Really, he points out, the priorities of the professionals have not changed so much nor do the generational differences matter much. For everyone, “the first priority continues to be compensation, like all life; The second is employment stability, which is closely followed by flexibility; what before could be a wish, has become a condition. There is a fourth priority that I find very interesting, development and learning as the backbone of a professional career”. What really changes the game, he explains, is training (whether internal or external), which expands economic opportunities.

Companies accept that flexibility is a component of attracting talent, it would be missing more. “They have assumed it, even when it hurts them intimately. Not all of them know how to act when faced with a requirement that is unknown to them, but they are aware that they cannot close in on each other”.

A week of four working days can be perfectly productive, he confirms: “For us, flexibility is not working Tuesday and Thursday from home, it is something else. In a company that employs hundreds or thousands of people, there is a diversity of categories, experiences and objectives, so implementing labor policies with equal respect for everyone is very complicated”. Although it was not a topic of conversation, Sáenz de Cenzano highlights the qualitative leap that has taken place in the role of Human Resources directors.

The taxonomy of skills demanded by the labor market is not as obvious as one might think. “On our platform, we have almost 79,000 different skills represented. And the worst thing is that there is no satisfactory method to verify and consolidate them. According to a recent study, 88% of recruiters say they have lost valid candidates in selection processes because they have not come to understand the capabilities that applicants for a position expressed in their curriculum vitae”.

LinkedIn recognizes this problem and takes it very seriously, says its director in Spain, but with 900 million members in its network, at times it seems insoluble. Regarding Spain, he points out “an endemic titulitis, with more university graduates than any great power, but the conventional scheme is insufficient to have a good representation of the capacities offered and demanded. I am not referring to professional categories or qualifications, but to attributes such as communication skills, analytical skills or the need to update skills acquired in any field”.

LinkedIn can be – and in fact is – an ideal barometer of the labor market.

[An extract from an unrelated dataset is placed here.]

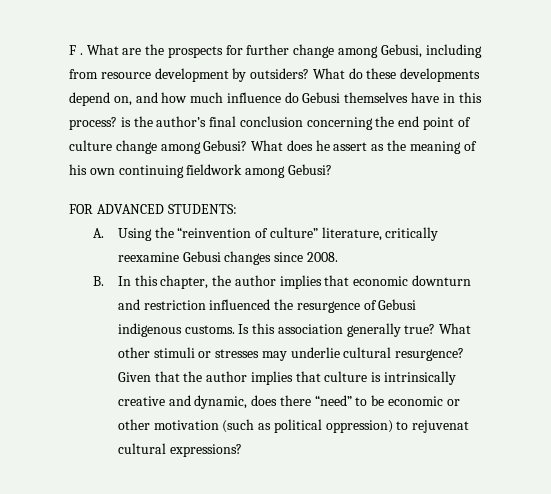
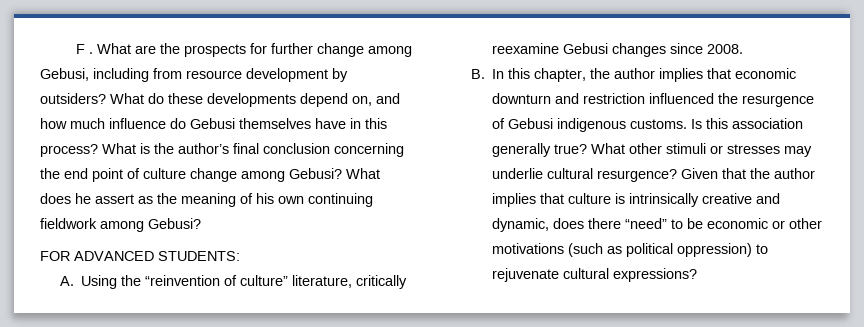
(117, 123) none -> [102,143,136,154] What
[153,420,219,430] motivation -> [491,243,564,254] motivations
[412,420,470,433] rejuvenat -> [491,268,559,282] rejuvenate

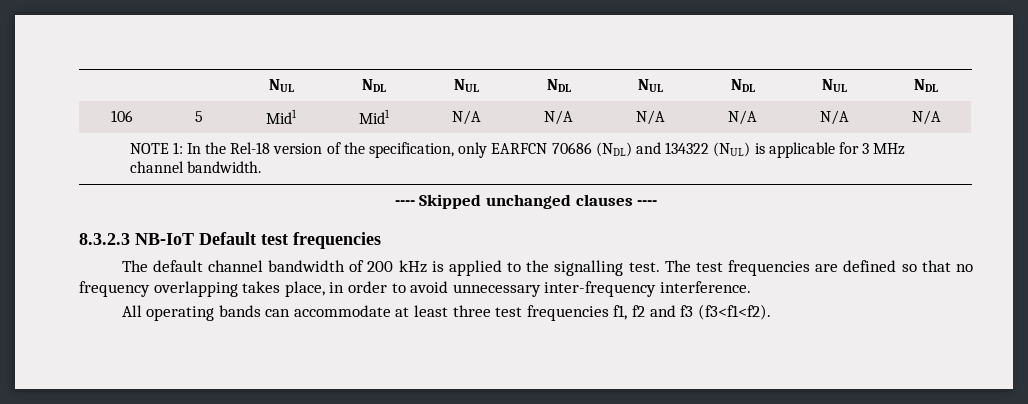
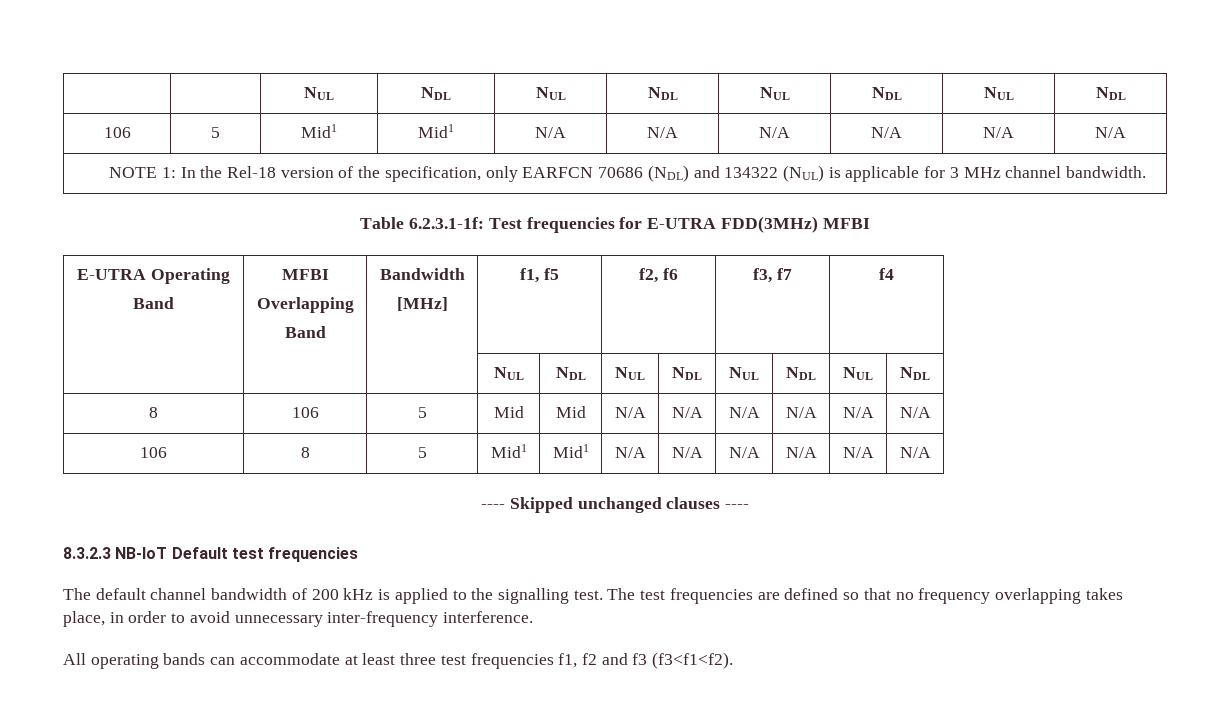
(261, 167) none -> [360,216,870,233] [77,268,230,284] [133,297,174,309] [281,269,329,280] [256,297,354,313] [284,326,326,338] [379,268,465,280] [396,297,448,311] [520,268,559,283] [639,268,678,283] [753,268,792,283] [879,268,894,280] [493,367,524,380] [555,367,586,380] [615,367,645,380] [672,367,702,380] [729,367,759,380] [786,367,816,380] [843,367,873,380] [900,367,930,380] [149,407,158,418] [291,407,319,418] [417,407,427,418] [493,406,524,418] [555,406,586,418] [614,407,646,418] [671,407,703,418] [728,407,760,418] [785,407,817,418] [842,407,874,418] [899,407,931,418] [140,447,167,458] [300,447,310,458] [417,447,427,458] [490,444,527,458] [552,444,589,458] [614,447,646,458] [671,447,703,458] [728,447,760,458] [785,447,817,458] [842,447,874,458] [899,447,931,458] // Table 6.2.3.1-1f: Test frequencies for E-UTRA FDD(3MHz) MFBI // E-UTRA Operating // Band | MFBI // Overlapping // Band | Bandwidth // [MHz] | f1, f5 | f2, f6 | f3, f7 | f4 // | | | NUL | NDL | NUL | NDL | NUL | NDL | NUL | NDL // 8 | 106 | 5 | Mid | Mid | N/A | N/A | N/A | N/A | N/A | N/A // 106 | 8 | 5 | Mid1 | Mid1 | N/A | N/A | N/A | N/A | N/A | N/A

It continually incorporates new sectors of activity that extend its reach. "What we do -says Sáenz de Cenzano- is to offer information, content and a mechanism for members to express themselves and interact".

Do biases appear? “They may be unavoidable, but we do not claim to be seen as opinion makers, but as a safe and friendly platform for professionals. The consequence is that the companies that come together on LinkedIn have decided to be less commercial and more open”.